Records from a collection
========
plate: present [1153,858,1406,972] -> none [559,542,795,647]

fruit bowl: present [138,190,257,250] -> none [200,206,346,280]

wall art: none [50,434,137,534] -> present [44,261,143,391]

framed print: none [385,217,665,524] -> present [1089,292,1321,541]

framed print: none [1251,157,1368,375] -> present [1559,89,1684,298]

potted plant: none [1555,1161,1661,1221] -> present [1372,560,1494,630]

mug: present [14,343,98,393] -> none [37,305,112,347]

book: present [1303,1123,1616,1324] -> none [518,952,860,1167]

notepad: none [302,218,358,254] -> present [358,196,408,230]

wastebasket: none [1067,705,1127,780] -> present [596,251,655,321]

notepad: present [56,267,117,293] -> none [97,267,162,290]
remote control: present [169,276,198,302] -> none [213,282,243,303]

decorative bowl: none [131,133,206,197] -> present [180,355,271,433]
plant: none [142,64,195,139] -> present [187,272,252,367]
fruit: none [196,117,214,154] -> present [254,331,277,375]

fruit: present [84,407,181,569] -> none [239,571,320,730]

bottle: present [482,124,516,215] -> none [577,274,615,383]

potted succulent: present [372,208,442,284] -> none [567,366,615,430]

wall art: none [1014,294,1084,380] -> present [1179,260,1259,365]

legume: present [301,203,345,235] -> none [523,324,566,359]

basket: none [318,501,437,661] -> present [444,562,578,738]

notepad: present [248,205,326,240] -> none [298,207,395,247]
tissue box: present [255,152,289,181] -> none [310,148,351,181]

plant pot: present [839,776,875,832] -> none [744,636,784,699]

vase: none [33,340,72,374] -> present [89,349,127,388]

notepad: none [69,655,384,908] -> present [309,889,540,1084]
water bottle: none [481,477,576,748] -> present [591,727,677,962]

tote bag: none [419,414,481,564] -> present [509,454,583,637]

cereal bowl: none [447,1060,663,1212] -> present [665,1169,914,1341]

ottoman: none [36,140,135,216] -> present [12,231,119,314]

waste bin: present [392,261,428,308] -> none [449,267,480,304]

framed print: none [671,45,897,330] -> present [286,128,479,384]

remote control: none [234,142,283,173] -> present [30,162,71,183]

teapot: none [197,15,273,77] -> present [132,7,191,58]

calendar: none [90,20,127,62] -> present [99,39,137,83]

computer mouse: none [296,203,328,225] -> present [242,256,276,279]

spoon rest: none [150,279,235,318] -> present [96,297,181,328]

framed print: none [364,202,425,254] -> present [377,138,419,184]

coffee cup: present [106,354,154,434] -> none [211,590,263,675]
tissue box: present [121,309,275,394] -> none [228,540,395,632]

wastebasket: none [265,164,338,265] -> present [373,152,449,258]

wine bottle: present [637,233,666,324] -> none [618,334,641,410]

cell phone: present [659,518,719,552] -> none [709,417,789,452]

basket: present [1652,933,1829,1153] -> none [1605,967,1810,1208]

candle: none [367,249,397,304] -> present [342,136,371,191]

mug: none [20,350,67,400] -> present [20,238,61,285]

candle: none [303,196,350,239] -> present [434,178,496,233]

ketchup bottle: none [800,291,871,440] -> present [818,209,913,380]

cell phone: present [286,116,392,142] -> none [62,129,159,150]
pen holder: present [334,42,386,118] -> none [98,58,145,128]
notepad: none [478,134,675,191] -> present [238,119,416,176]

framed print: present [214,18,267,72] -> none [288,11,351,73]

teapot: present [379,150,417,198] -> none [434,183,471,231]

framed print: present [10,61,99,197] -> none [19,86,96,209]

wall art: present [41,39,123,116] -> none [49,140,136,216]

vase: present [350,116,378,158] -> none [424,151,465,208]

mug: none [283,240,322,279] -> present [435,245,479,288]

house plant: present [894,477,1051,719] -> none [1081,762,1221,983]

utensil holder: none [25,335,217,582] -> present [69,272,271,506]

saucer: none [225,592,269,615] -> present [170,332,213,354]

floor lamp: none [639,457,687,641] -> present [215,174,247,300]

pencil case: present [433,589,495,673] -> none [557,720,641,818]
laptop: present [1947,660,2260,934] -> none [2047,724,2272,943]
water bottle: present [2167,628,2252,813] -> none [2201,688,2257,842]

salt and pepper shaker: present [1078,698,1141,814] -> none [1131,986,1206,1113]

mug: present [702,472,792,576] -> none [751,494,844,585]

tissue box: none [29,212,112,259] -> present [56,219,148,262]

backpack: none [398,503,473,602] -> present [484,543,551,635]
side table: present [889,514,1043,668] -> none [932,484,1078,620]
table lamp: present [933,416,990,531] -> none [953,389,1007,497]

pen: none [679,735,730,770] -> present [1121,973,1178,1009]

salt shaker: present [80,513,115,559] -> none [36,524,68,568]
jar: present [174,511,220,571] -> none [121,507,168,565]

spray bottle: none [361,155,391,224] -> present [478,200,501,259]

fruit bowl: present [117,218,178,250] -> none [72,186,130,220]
========
Reproduce exactly the entries above, limited to the lines from the one with "side table: present" through the one with "jar: present [174,511,220,571]", both included.

side table: present [889,514,1043,668] -> none [932,484,1078,620]
table lamp: present [933,416,990,531] -> none [953,389,1007,497]

pen: none [679,735,730,770] -> present [1121,973,1178,1009]

salt shaker: present [80,513,115,559] -> none [36,524,68,568]
jar: present [174,511,220,571] -> none [121,507,168,565]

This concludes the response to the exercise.